Affaire Preynat : le cardinal Philippe Barbarin estime "avoir manqué de courage"

Affaire Preynat : le cardinal Philippe Barbarin estime "avoir manqué de courage"
Le cardinal Philippe Barbarin lors de sa dernière messe à Lyon, le 28 juin 2020.

, publié le lundi 05 octobre 2020 à 08h53

Huit mois après sa relaxe dans l'affaire Preynat, l'archevêque émérite de Lyon assure aujourd'hui penser "tous les jours" aux victimes du prêtre reconnu coupable d'agressions sexuelles sur mineurs. 

"Je ne savais pas ce que je devais faire avec des faits qui s'étaient passés quinze et vingt ans avant", assure aujourd'hui le cardinal Philippe Barbarin. Huit mois après sa relaxe, l'archevêque émérite de Lyon, désormais aumônier en Bretagne raconte la façon dont il a vécu l'affaire Preynat, dans un livre intitulé "En mon âme et conscience".

Quelques jours après sa sortie, Philippe Barbarin s'est confié lundi 5 octobre à Franceinfo et RTL.




"Je ne suis pas coupable de ce dont on m'a accusé, ça ne veut pas dire que je n'ai pas commis d'erreur. Je suis responsable de tout ce que j'ai dit et fait. La première fois où une victime est venue me voir, on avait des faits précis. Pourquoi je l'ai pas fait avant ? C'est une erreur", explique-t-il sur RTL. Le Primat des Gaules a été condamné en 2019 pour ses silences sur les agissements d'un ancien prêtre de son diocèse, Bernard Preynat, lui-même reconnu coupable pour agressions sexuelles sur mineurs. Il a ensuite été relaxé en appel, en janvier, avant de démissionner de ses fonctions d'archevêque en mars.


Auprès de Franceinfo, il estime avoir "manqué de courage pour faire ce que je devais faire jusqu'au bout. (...) Je ne savais pas ce que je devais faire avec des faits qui s'étaient passés quinze et vingt ans avant." Il se reproche de ne pas avoir été à Rome pour savoir ce qu'il devait faire de ces faits graves mais prescrits par la justice. "Ce n'est pas justiciable par le droit français. Mais moi je me le reproche dans ma conscience. Je pense que j'aurais dû être beaucoup plus combatif", affirme-t-il.

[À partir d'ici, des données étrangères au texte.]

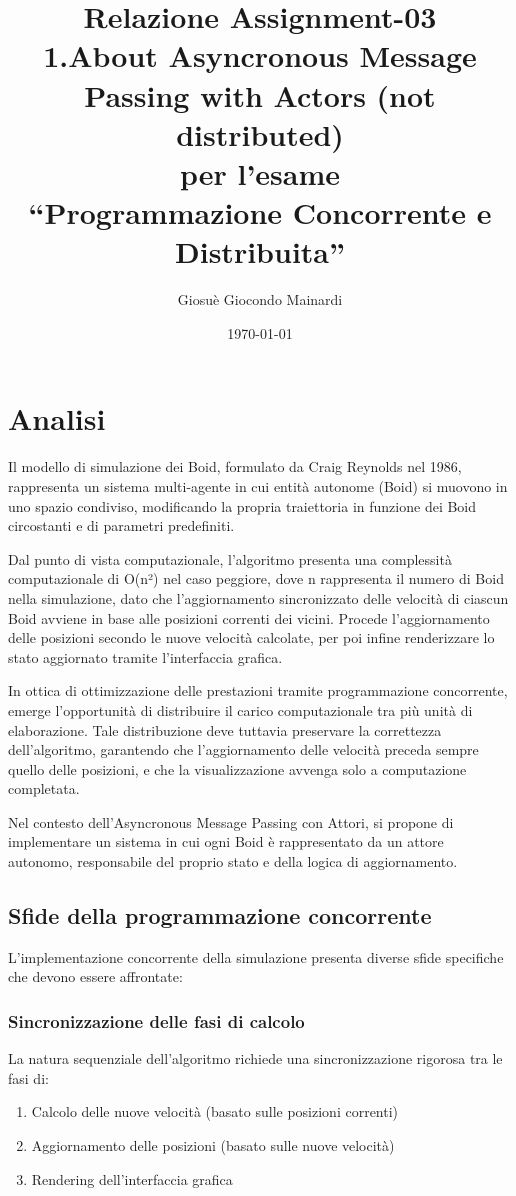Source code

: \documentclass[a4paper,12pt]{report}
\title{Relazione Assignment-03 \\
1.About Asyncronous Message Passing with Actors (not distributed)\\ per l'esame \\ ``Programmazione Concorrente e Distribuita''}
\author{Giosuè Giocondo Mainardi}
\date{\today}
\begin{document}
\maketitle

\tableofcontents

\chapter{Analisi}
    Il modello di simulazione dei Boid, formulato da Craig Reynolds nel 1986, rappresenta un sistema multi-agente in cui 
    entità autonome (Boid) si muovono in uno spazio condiviso, modificando la propria traiettoria in funzione dei Boid 
    circostanti e di parametri predefiniti.
    
    Dal punto di vista computazionale, l'algoritmo presenta una complessità computazionale di O(n²) nel caso peggiore, dove n rappresenta 
    il numero di Boid nella simulazione, dato che l'aggiornamento sincronizzato delle velocità di ciascun Boid avviene
    in base alle posizioni correnti dei vicini. Procede l'aggiornamento delle posizioni secondo le nuove velocità 
    calcolate, per poi infine renderizzare lo stato aggiornato tramite l'interfaccia grafica.
    
    In ottica di ottimizzazione delle prestazioni tramite programmazione concorrente, emerge l'opportunità di distribuire 
    il carico computazionale tra più unità di elaborazione. Tale distribuzione deve tuttavia preservare la correttezza 
    dell'algoritmo, garantendo che l'aggiornamento delle velocità preceda sempre quello delle posizioni, e che la 
    visualizzazione avvenga solo a computazione completata.

    Nel contesto dell'Asyncronous Message Passing con Attori, si propone di implementare un sistema in cui ogni Boid 
    è rappresentato da un attore autonomo, responsabile del proprio stato e della logica di aggiornamento.

    \section{Sfide della programmazione concorrente}
        L'implementazione concorrente della simulazione presenta diverse sfide specifiche che devono essere affrontate:

        \subsection*{Sincronizzazione delle fasi di calcolo}
            La natura sequenziale dell'algoritmo richiede una sincronizzazione rigorosa tra le fasi di:
            \begin{enumerate}
                \item Calcolo delle nuove velocità (basato sulle posizioni correnti)
                \item Aggiornamento delle posizioni (basato sulle nuove velocità)
                \item Rendering dell'interfaccia grafica
            \end{enumerate}
            
\end{document}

Dans son interview à Franceinfo, Philippe Barbarin revient également sur la "violence" dont il a fait l'objet. "Quand j'ai vu une telle violence se déchaîner contre moi, j'ai pensé que j'allais craquer", confie-t-il."Dans les aéroports, dans les gares, des gens que je n'avais jamais vus me disaient : 'J'espère que la justice vous condamnera sévèrement !' Je comprends très bien leur colère. Ce problème de la pédophilie a été identifié, avec un nom qui était Barbarin." Aujourd'hui, Philippe Barbarin assure penser "tous les jours" aux victimes de Bernard Preynat. "Ma prière commence avec leurs noms", confesse-t-il.

"La phrase qui m'a le plus touché dans mon procès, c'est quand mon avocat a dit 'Vous vous rendez compte que le cardinal Barbarin est traîné dans la boue depuis 3/4 ans' et qu'une victime a répondu : 'Est-ce que vous vous rendez-compte que nous nous sommes dans la souffrance depuis 30 et 40 ans?'. Ca m'a transpercé le coeur", assure-t-il, tout en répétant qu'il ne savait pas et en se défendant de toute naïveté. 

"Dans tout ce tumulte, des choses se sont abattues sur moi, parce qu'il fallait symboliquement trouver quelqu'un qui porte le poids de tout cela (...) Symboliquement, c'était un scandale énorme, une trahison profonde du sacerdoce, des enfants, des familles et de l'Église", explique-t-il sur RTL.